Il disagio nasce dunque più che sui temi sociali, pur presenti, sulla centralità del Vangelo nel modo
di essere Chiesa e nel rapportarsi di questa agli uomini e alle donne del nostro tempo. Insomma ci
sono oggi molti militanti ma pochi discepoli del Signore. E’ questa una tentazione da cui già il padre De
Lubac nel libro citato metteva in guardia:

“Non mancheranno mai coloro che sono pronti ad identificare così perfettamente la loro causa con
quella della Chiesa, da finire per ridurre in buona fede la causa della Chiesa alla loro. Non immaginano
neppure che per essere servi veramente fedeli dovrebbero modificare parecchie cose in se stessi.

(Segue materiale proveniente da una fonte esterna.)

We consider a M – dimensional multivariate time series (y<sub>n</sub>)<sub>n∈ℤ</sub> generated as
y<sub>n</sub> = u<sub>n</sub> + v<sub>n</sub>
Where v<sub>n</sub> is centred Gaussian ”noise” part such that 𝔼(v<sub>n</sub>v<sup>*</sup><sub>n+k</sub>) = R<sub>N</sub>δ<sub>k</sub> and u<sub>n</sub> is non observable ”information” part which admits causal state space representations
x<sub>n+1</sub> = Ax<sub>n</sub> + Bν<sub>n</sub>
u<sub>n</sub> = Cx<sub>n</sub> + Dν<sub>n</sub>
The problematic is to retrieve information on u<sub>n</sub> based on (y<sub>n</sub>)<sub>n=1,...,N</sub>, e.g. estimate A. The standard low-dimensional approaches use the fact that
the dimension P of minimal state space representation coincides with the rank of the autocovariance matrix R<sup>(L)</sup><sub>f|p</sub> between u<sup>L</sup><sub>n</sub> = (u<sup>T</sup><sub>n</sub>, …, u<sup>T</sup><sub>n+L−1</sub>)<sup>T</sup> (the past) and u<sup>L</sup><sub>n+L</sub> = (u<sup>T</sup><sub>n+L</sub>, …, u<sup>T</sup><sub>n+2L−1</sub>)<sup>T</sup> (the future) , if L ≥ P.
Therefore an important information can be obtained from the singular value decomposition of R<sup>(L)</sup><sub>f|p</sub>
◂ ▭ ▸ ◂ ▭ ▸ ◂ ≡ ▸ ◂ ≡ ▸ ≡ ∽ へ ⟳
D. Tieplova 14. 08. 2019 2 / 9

Vogliono servire la Chiesa, ma intanto la mettono al loro servizio… La Chiesa in pratica è per essi un
certo ordine di cose col quale si sono familiarizzati e di cui vivono. E’ un dato tipo di civiltà, un certo
numero di principi, un determinato complesso di valori che la sua influenza ha più o meno cristianizzati
ma che, in gran parte, continuano a rimanere umani. Tutto ciò che turba quest’ordine o compromette
questo equilibrio, tutto ciò che li preoccupa o più semplicemente li stupisce è ai loro occhi un attentato
contro l’istituzione divina.
Non sempre, in simili confusioni, si tratta di quelle forme volgari di clericalismo che
commisurano l’onore reso a Dio con i vantaggi accordati ai suoi ministri, o che misurano il progresso
del dominio di Dio sulle anime o del regno sociale di Gesù Cristo in base all’influenza, occulta o
palese, del clero sull’andamento degli affari profani. Tutto può essere nobilmente concepito. Così il
grande Bossuet, nei suoi ultimi anni, ricalcava tutto l’ordine cattolico su un certo ordine Luigi XIV … In
tutti i campi in cui impegnò la lotta egli fu apparentemente vincitore; ma vinse in maniera tale che fu
l’irreligione ad avvantaggiarsene.
…Non rinnegheremo in tal modo l’intransigenza della fede; al contrario solo così le rimarremo
fedeli fino in fondo. Non si tratta di attenuare il nostro zelo per la verità cattolica, ma di purificarlo.
Stiamo attenti a non essere di quegli “uomini carnali”, come ce ne furono fin dalla prima generazione
cristiana, che, considerando la Chiesa come un patrimonio di famiglia, impedivano praticamente agli
Apostoli di annunciare il Vangelo ai Gentili. Noi ci esporremmo, in tal caso, ad un infortunio anche
peggiore: quello di collaborare con l’irreligiosità militante, facilitandole il compito propostosi di relegare
la Chiesa e la sua dottrina fra le cose morte” (H. De Lubac, o.c. pp.193-196).

Lascio a voi di continuare la riflessione sul testo di Peyretti e Rosemberg e concludo con
alcune domande sulle quali possiamo confrontarci nel lavoro di gruppo:
• Quali sono le grazie e le fatiche che sperimento nel mio essere Chiesa?
• Perché resto nella Chiesa? O forse anch’io sono scivolato sulla soglia se non fuori di essa?
• Quali sono le piaghe della Chiesa oggi, come io vi contribuisco?